Amid hopes of returning to the heady days of 9% growth, the government’s macro-economic managers will have to walk the wedge while handling a surge of foreign capital inflows into the capital-scarce country.

Abundant global liquidity, particularly since the launch of the second round of quantitative easing (QE2) in the US, has created notable policy challenges in emerging economies associated with dollar depreciation, portfolio reallocation and an increase in global inflation expectations.

Many emerging countries are beginning to impose tighter capital controls to prevent domestic asset price bubbles and sharp appreciation of their currencies.

In October Brazil tripled its financial transaction tax on foreign portfolio inflows into fixed income securities to 6%.

Thailand is ceasing a 15% foreigners’ tax exemption on income from domestic bonds, while Taiwan has restored curbs on foreign investment in debt instruments.

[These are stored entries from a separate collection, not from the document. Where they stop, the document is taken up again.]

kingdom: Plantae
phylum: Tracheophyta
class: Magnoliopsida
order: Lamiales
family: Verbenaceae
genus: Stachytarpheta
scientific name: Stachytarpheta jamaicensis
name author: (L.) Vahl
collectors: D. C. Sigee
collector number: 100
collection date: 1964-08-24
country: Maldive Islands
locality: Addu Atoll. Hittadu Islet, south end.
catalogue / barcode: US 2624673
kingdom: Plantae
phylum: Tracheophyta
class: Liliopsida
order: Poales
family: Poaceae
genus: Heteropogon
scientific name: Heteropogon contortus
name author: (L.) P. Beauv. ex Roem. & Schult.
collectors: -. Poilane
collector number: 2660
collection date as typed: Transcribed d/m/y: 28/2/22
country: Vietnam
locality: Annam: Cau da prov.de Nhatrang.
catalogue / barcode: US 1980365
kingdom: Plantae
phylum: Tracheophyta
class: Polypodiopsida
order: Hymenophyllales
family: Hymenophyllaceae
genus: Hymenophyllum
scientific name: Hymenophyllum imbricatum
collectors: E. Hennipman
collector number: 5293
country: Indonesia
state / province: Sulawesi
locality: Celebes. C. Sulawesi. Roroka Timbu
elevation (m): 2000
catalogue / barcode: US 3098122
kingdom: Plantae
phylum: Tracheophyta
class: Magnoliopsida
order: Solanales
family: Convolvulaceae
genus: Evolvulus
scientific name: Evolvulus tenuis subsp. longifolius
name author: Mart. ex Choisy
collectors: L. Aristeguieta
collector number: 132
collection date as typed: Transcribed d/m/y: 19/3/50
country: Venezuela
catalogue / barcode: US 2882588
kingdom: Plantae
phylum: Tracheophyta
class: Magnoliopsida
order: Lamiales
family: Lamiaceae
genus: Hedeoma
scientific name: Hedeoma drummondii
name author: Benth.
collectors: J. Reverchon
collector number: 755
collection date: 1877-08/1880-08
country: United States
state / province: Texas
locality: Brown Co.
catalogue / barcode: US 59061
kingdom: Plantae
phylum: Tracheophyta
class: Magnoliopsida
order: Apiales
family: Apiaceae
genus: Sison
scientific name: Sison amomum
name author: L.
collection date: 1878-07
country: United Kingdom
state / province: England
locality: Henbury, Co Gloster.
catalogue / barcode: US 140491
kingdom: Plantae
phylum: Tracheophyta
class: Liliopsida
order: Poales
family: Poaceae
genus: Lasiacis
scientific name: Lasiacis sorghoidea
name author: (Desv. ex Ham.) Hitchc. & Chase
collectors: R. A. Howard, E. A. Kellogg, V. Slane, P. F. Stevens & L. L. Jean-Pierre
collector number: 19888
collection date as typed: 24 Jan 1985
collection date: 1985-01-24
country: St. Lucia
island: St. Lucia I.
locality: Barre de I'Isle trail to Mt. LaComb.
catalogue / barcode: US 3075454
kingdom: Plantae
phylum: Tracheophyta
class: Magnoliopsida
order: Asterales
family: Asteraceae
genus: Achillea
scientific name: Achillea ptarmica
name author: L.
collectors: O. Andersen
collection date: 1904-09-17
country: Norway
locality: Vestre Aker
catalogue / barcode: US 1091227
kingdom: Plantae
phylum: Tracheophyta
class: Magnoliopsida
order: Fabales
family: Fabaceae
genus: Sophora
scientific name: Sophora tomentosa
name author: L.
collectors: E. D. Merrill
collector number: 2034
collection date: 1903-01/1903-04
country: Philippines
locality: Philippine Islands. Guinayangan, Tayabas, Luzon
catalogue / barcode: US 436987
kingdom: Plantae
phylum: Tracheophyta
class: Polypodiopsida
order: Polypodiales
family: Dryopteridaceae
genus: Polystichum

Other countries too are mulling similar options.

India has so far avoided imposing any such controls on the grounds that the effect of such controls is but temporay, while they hamper growth and productivity and cannot even fully prevent the fund inflows.

“Developing deeper domestic capital markets to facilitate flows into longer-term and risk bearing assets is another important aspect. Recent IPOs suggest that the appetite for risk-bearing longer-term investments may be significant,” the finance ministry’s mid-year analysis on the economy said.

“Abundant global liquidity poses significant challenges to EM policymakers, not only in the form of appreciation pressures, but also of commodity price increases,” Barclays Capital said in a recent report.

“A reversal in capital flows and lack of an investment revival are downside risks to the Indian economy,” said Sonal Varma of Nomura.